“I have done all I could for him since he came here [Genoa], but it is all most useless. His wife is ill, his six children far from tractable, and in worldly affairs he himself is a child. The death of Shelley left them totally aground; and I could not see them in such a state without using the common feelings of humanity, and what means were in my power, to set them afloat again.... As to any community of feeling, thought, or opinion between him and me there is little or none; but I think him a good-principled man, and must do as I would be done by.”
Toward Shelley, Byron entertained the greatest respect and affection for his suavity, gentleness, and good breeding; and Shelley’s accidental death was a great shock to him. Among his other intimate acquaintances in Italy were Lord and Lady Blessington, with whom he kept up a pleasant correspondence. The most plaintive, sad, and generous of all his letters was the one he wrote to Lady Byron from Pisa, in 1821, in acknowledgment of the receipt of a tress of his daughter Ada’s hair:—
“The time which has elapsed since our separation has been considerably more than the whole brief period of our union and of our prior acquaintance.
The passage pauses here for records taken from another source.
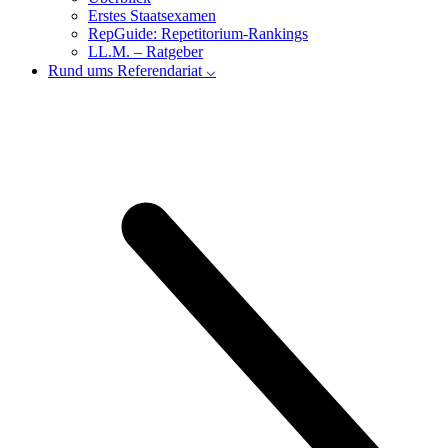
Erstes Staatsexamen
RepGuide: Repetitorium-Rankings
LL.M. – Ratgeber
Rund ums Referendariat ⌵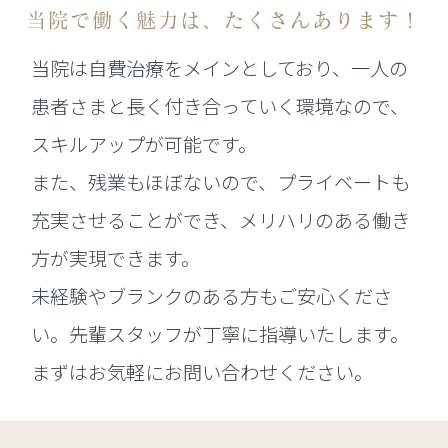
当院で働く魅力は、たくさんあります！
当院は自費治療をメインとしており、一人の
患者さまと長く付き合っていく環境なので、
スキルアップが可能です。
また、残業もほぼないので、プライベートも
充実させることができ、メリハリのある働き
方が実現できます。
未経験やブランクのある方もご安心くださ
い。先輩スタッフが丁寧に指導いたします。
まずはお気軽にお問い合わせください。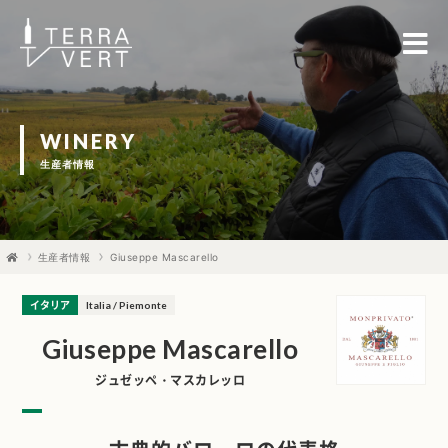
WINERY
生産者情報
生産者情報
Giuseppe Mascarello
イタリア
Italia / Piemonte
Giuseppe Mascarello
ジュゼッペ・マスカレッロ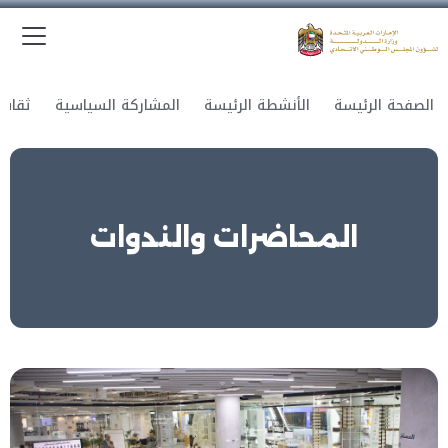
الق
وزارة الدولة لشؤون المجلس الوطني الاتحادي
الصفحة الرئيسة
الأنشطة الرئيسة
المشاركة السياسية
المحاضرات والندوات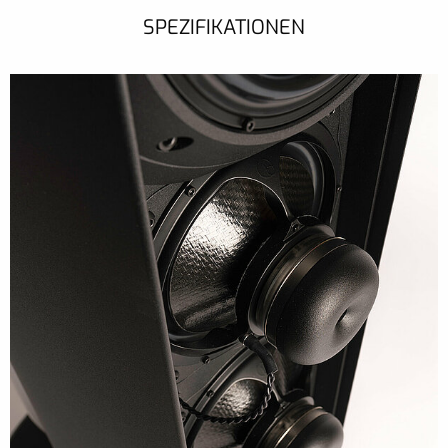
SPEZIFIKATIONEN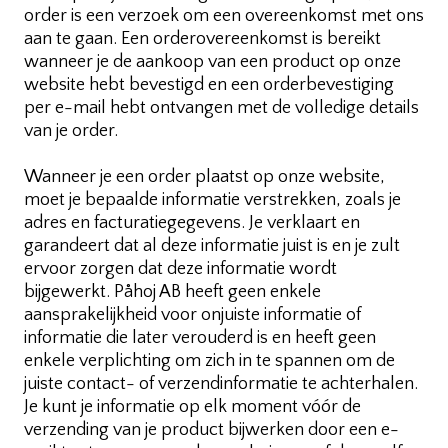
order is een verzoek om een overeenkomst met ons
aan te gaan. Een orderovereenkomst is bereikt
wanneer je de aankoop van een product op onze
website hebt bevestigd en een orderbevestiging
per e-mail hebt ontvangen met de volledige details
van je order.
Wanneer je een order plaatst op onze website,
moet je bepaalde informatie verstrekken, zoals je
adres en facturatiegegevens. Je verklaart en
garandeert dat al deze informatie juist is en je zult
ervoor zorgen dat deze informatie wordt
bijgewerkt. Påhoj AB heeft geen enkele
aansprakelijkheid voor onjuiste informatie of
informatie die later verouderd is en heeft geen
enkele verplichting om zich in te spannen om de
juiste contact- of verzendinformatie te achterhalen.
Je kunt je informatie op elk moment vóór de
verzending van je product bijwerken door een e-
We both made a bitter mistake; but now it is over, and irrecoverably so.... But this very impossibility of reunion seems to me at least a reason why on all the few points of discussion which can arise between us, we should preserve the courtesies of life, and as much of its kindness as people who are never to meet may preserve more easily than nearer connections.... I assure you I bear you now no resentment whatever. Whether the offence has been solely on my side, or reciprocal, or on yours chiefly, I have ceased to reflect upon any but two things,—that you are the mother of my child, and that we shall never meet again.”
At this period, about a year before Byron’s death, Moore thus writes:—
“To the world, and more especially England, he presented himself in no other aspect than that of a stern, haughty misanthrope, self-banished from the society of men, and most of all from that of Englishmen. The more beautiful and genial inspirations of his muse were looked upon but as lucid intervals between the paroxysms of an inherent malignancy of nature. But how totally all this differed from the Byron of the social hour, they who lived in familiar intercourse with him may be safely left to tell. As it was, no English gentleman ever approached him with the common forms of introduction, that did not come away at once surprised and charmed by the kind courtesy of his manners, the unpretending play of his conversation, and on nearer intercourse the frank, youthful spirits, to the flow of which he gave way with such zest as to produce the impression that gaiety was after all the true bent of his disposition.”
Scott, writing of him after his death, says,—
“In talents he was unequalled; and his faults were those rather of a bizarre temper, arising from an eager and irritable nervous habit, than any depravity of disposition. He was devoid of selfishness, which I take to be the basest ingredient in the human composition. He was generous, humane, and noble-minded, when passion did not blind him.”